[[ Source information, beginning ]]
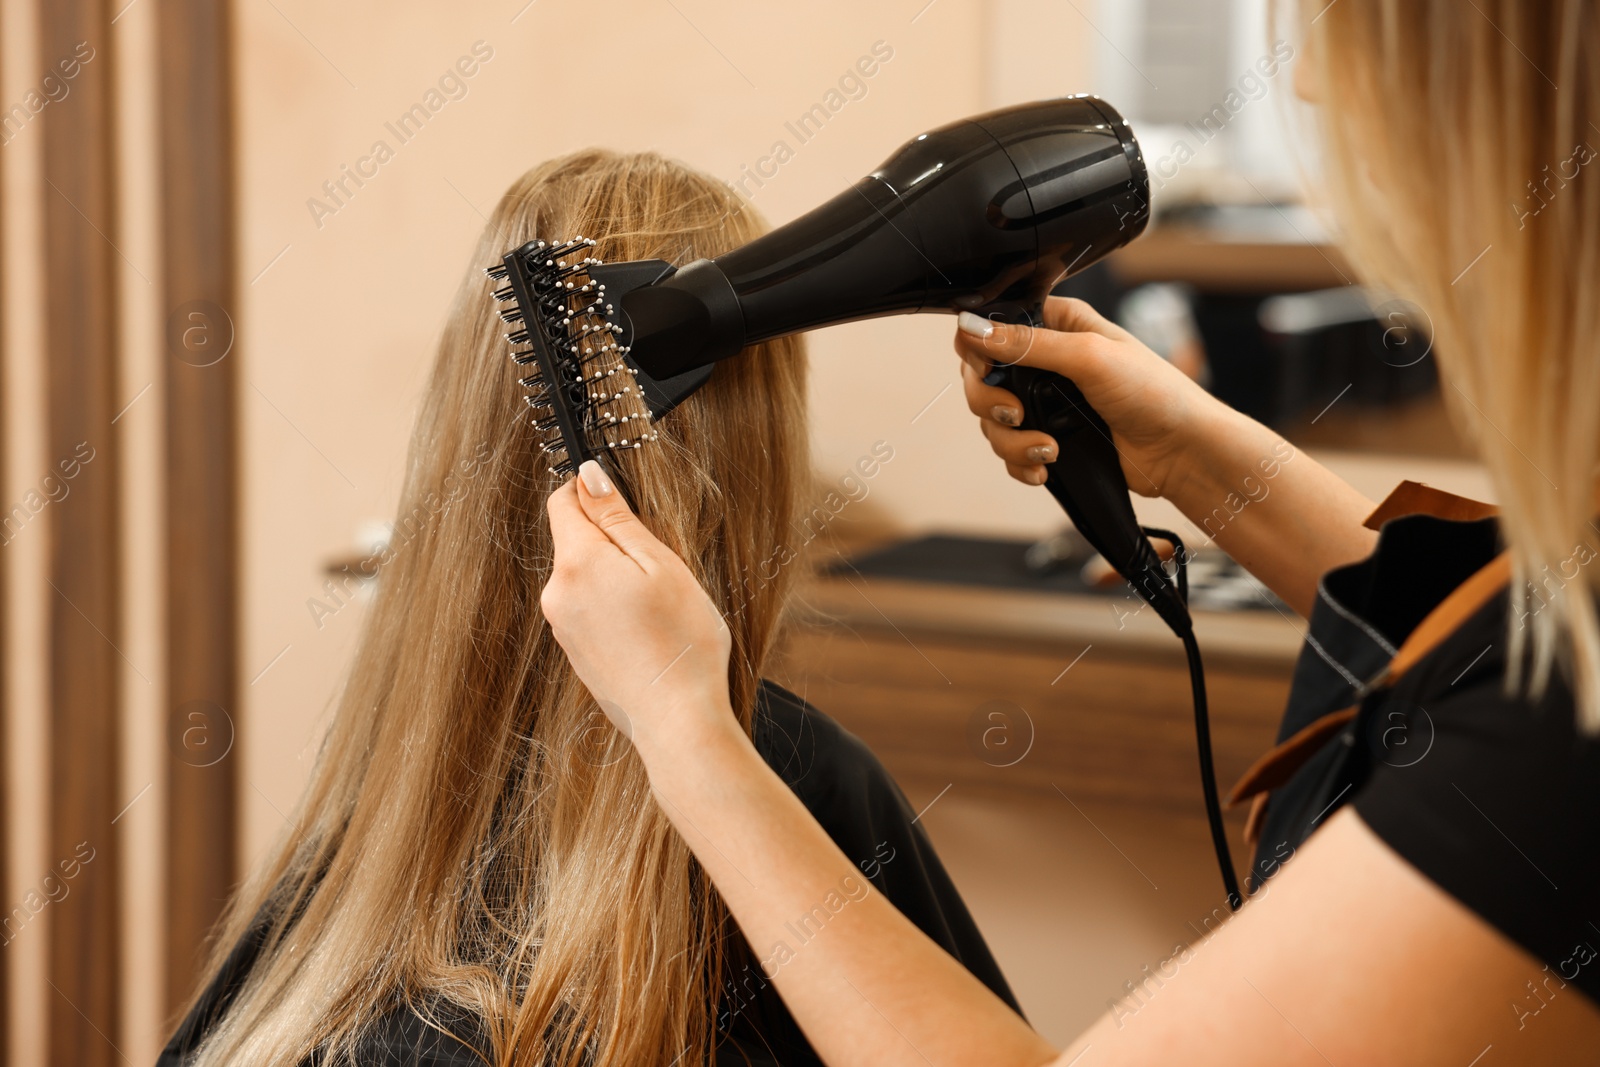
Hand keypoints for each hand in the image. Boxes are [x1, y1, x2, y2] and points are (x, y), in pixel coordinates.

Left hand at [542, 461, 738, 758]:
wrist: (677, 721)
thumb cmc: (680, 642)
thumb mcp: (659, 564)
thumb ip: (617, 518)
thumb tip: (587, 476)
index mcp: (576, 564)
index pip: (562, 502)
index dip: (592, 492)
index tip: (626, 504)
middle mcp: (557, 594)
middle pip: (575, 541)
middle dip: (613, 541)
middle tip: (658, 568)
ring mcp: (562, 627)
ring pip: (584, 576)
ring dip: (616, 577)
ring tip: (658, 607)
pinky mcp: (574, 652)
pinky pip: (589, 609)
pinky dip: (614, 609)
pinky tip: (647, 632)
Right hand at [953, 297, 1221, 497]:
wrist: (1182, 451)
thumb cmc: (1155, 393)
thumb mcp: (1090, 356)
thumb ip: (1029, 344)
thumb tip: (974, 329)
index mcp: (1058, 326)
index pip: (993, 327)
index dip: (978, 350)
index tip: (985, 372)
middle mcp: (1048, 361)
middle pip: (982, 379)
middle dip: (991, 404)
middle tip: (1016, 415)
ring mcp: (1047, 403)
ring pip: (993, 421)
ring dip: (1012, 441)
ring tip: (1047, 450)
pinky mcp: (1051, 437)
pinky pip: (1011, 452)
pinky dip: (1021, 463)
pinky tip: (1045, 468)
[[ Source information, end ]]
== Task instructions ==
Please go through the data above and copy each line containing the word "thumb".

== Task solution ==
thumb cmc: (680, 642)
thumb mcp: (659, 564)
thumb ip: (617, 518)
thumb tip: (587, 476)
thumb cmc: (1155, 393)
thumb mcp: (1090, 356)
thumb ip: (1029, 344)
thumb tip: (974, 329)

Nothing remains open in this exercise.